Word for word, reproduce all entries below, leaving every picture out.

Image and design file data

*** Begin section ***

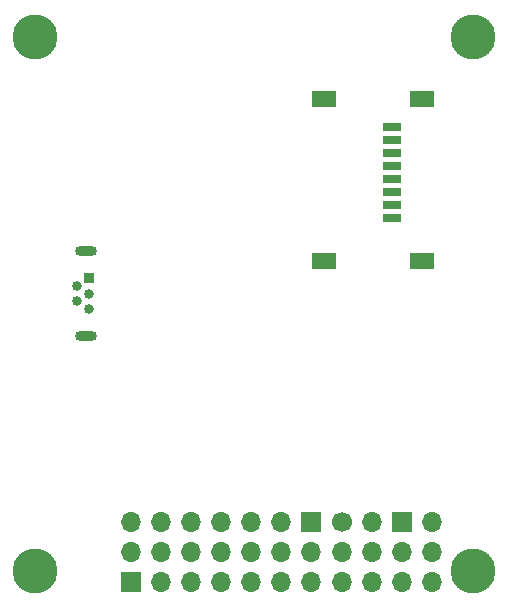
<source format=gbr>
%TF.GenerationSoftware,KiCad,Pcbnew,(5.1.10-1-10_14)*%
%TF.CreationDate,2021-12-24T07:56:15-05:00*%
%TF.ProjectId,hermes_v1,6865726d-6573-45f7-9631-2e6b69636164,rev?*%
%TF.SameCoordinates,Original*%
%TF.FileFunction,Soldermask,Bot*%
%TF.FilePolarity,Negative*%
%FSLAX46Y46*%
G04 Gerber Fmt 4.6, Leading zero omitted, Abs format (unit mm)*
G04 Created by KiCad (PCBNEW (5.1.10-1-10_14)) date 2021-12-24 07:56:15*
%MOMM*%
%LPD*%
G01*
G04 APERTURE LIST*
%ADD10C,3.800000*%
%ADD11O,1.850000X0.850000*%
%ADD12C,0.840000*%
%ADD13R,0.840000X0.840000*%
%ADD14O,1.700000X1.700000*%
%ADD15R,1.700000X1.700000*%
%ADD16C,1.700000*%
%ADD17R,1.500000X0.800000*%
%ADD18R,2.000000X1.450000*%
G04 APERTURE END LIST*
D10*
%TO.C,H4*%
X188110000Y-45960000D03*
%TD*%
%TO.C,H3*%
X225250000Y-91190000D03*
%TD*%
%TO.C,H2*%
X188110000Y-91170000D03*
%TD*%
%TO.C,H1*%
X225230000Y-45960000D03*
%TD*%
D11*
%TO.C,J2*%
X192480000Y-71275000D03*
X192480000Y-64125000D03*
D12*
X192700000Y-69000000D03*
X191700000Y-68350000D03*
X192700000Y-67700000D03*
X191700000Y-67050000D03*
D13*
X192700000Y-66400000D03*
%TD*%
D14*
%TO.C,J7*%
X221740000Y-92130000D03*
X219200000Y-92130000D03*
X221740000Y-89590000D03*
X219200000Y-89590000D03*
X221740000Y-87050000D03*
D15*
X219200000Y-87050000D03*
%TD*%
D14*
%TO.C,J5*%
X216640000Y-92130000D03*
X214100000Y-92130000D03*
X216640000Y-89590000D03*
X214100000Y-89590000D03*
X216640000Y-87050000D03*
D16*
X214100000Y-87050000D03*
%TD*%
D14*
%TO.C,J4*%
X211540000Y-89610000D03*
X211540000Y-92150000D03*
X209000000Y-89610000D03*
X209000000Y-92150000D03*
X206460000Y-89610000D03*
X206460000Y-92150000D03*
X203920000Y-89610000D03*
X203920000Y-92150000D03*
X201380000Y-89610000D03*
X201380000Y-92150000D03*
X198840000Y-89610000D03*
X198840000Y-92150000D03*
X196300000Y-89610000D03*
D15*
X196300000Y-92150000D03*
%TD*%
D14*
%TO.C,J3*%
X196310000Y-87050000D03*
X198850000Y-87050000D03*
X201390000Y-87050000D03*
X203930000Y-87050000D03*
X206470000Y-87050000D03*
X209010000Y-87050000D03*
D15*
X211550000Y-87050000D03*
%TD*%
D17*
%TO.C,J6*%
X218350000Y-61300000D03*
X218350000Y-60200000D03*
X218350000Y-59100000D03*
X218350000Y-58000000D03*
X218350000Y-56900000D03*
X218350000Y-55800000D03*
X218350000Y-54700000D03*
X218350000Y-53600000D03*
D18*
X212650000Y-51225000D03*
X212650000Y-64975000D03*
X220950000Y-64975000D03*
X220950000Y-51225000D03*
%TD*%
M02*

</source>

*** End section ***

> **Output of the exercise**
<source format=gbr>
%TF.GenerationSoftware,KiCad,Pcbnew,(5.1.10-1-10_14)*%
%TF.CreationDate,2021-12-24T07:56:15-05:00*%
%TF.ProjectId,hermes_v1,6865726d-6573-45f7-9631-2e6b69636164,rev?*%
%TF.SameCoordinates,Original*%
%TF.FileFunction,Soldermask,Bot*%
%TF.FilePolarity,Negative*%
%FSLAX46Y46*%
G04 Gerber Fmt 4.6, Leading zero omitted, Abs format (unit mm)*
G04 Created by KiCad (PCBNEW (5.1.10-1-10_14)) date 2021-12-24 07:56:15*
%MOMM*%
%LPD*%
G01*
G04 APERTURE LIST*
%ADD10C,3.800000*%
%ADD11O,1.850000X0.850000*%
%ADD12C,0.840000*%
%ADD13R,0.840000X0.840000*%
%ADD14O,1.700000X1.700000*%
%ADD15R,1.700000X1.700000*%
%ADD16C,1.700000*%
%ADD17R,1.500000X0.800000*%
%ADD18R,2.000000X1.450000*%
G04 APERTURE END LIST*
D10*
%TO.C,H4*%
X188110000Y-45960000D03*
%TD*%
%TO.C,H3*%
X225250000Y-91190000D03*
%TD*%
%TO.C,H2*%
X188110000Y-91170000D03*
%TD*%
%TO.C,H1*%
X225230000Y-45960000D03*
%TD*%
D11*
%TO.C,J2*%
X192480000Y-71275000D03*
X192480000Y-64125000D03*
D12*
X192700000Y-69000000D03*
X191700000Y-68350000D03*
X192700000Y-67700000D03*
X191700000Y-67050000D03*
D13*
X192700000Y-66400000D03*
%TD*%
D14*
%TO.C,J7*%
X221740000Y-92130000D03*
X219200000Y-92130000D03*
X221740000Y-89590000D03*
X219200000Y-89590000D03*
X221740000Y-87050000D03*
D15*
X219200000Y-87050000D03*
%TD*%
D14*
%TO.C,J5*%
X216640000Y-92130000D03*
X214100000Y-92130000D03*
X216640000Y-89590000D03*
X214100000Y-89590000D03*
X216640000Y-87050000D03*
D16*
X214100000Y-87050000D03*
%TD*%
D14*
%TO.C,J4*%
X211540000Y-89610000D03*
X211540000Y-92150000D03*
X209000000Y-89610000D03*
X209000000Y-92150000D03*
X206460000Y-89610000D03*
X206460000Y-92150000D03*
X203920000Y-89610000D03*
X203920000Y-92150000D03*
X201380000Y-89610000D03*
X201380000Y-92150000D03*
X198840000Y-89610000D03*
X198840000Y-92150000D03*
X196300000Y-89610000D03*
D15*
X196300000Y-92150000D03*
%TD*%
D14*
%TO.C,J3*%
X196310000Y-87050000D03*
X198850000Y-87050000D03*
X201390000Y-87050000D03*
X203930000Y-87050000D03*
X206470000Y-87050000D03*
X209010000Y-87050000D03*
D15*
X211550000Y-87050000D03*
%TD*%
D17*
%TO.C,J6*%
X218350000Y-61300000D03*
X218350000Y-60200000D03*
X218350000Y-59100000D03*
X218350000Y-58000000D03*
X218350000Y-56900000D03*
X218350000Y-55800000D03*
X218350000Y-54700000D03*
X218350000Y-53600000D03*
D18*
X212650000Y-51225000D03*
X212650000Y-64975000D03*
X220950000Y-64975000D03*
X220950000Y-51225000D03*
%TD*%
M02*

</source>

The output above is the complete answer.